▶ **Assignment**
Quote the material below word for word, from its start through the line containing "Soluciones para empresas".
:: Provided records ::
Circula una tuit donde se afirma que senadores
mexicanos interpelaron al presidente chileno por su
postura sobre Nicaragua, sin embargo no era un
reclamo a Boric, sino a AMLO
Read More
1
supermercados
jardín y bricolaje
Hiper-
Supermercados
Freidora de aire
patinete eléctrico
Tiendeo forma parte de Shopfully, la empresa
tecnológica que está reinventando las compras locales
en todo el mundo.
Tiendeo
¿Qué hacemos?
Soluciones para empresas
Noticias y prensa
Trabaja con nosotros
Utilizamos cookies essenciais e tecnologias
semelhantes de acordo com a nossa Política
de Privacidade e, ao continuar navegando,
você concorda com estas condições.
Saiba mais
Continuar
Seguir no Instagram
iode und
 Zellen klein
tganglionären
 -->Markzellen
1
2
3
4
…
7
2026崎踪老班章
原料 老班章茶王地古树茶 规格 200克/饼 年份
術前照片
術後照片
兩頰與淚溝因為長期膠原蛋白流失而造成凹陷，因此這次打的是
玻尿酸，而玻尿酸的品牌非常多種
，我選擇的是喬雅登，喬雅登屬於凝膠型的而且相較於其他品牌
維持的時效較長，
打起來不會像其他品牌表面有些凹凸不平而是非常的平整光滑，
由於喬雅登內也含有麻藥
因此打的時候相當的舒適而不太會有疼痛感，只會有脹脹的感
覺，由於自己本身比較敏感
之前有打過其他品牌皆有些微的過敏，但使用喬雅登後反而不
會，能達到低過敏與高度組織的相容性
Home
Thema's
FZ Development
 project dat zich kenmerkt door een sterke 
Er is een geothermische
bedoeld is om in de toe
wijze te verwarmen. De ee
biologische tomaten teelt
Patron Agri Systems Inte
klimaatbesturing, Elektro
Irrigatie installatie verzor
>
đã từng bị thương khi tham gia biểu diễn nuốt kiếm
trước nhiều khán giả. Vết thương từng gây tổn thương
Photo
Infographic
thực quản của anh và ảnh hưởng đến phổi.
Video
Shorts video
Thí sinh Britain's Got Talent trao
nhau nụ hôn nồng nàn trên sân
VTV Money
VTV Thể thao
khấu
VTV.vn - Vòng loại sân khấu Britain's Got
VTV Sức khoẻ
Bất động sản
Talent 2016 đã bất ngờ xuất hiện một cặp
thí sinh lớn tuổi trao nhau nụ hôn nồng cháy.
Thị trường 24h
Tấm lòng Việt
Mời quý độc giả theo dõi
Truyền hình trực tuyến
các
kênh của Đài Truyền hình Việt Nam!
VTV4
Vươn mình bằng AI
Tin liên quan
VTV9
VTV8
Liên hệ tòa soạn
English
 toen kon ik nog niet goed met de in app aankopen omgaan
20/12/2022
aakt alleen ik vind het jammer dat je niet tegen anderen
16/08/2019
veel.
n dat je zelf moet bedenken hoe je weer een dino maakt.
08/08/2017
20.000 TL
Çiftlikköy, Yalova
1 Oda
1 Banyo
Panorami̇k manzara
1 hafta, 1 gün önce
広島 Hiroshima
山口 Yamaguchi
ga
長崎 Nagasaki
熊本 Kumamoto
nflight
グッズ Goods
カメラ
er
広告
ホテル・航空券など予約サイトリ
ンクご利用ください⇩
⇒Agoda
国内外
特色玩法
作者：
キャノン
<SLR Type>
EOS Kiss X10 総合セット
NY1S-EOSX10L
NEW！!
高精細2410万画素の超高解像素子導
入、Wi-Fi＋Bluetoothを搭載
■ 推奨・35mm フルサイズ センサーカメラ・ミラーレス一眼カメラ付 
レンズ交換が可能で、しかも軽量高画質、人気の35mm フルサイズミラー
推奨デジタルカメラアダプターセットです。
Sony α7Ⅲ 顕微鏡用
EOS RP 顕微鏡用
:::
▶ **Answer box**
Circula una tuit donde se afirma que senadores
mexicanos interpelaron al presidente chileno por su
postura sobre Nicaragua, sin embargo no era un
reclamo a Boric, sino a AMLO
Read More
1
supermercados
jardín y bricolaje
Hiper-
Supermercados
Freidora de aire
patinete eléctrico
Tiendeo forma parte de Shopfully, la empresa
tecnológica que está reinventando las compras locales
en todo el mundo.
Tiendeo
¿Qué hacemos?
Soluciones para empresas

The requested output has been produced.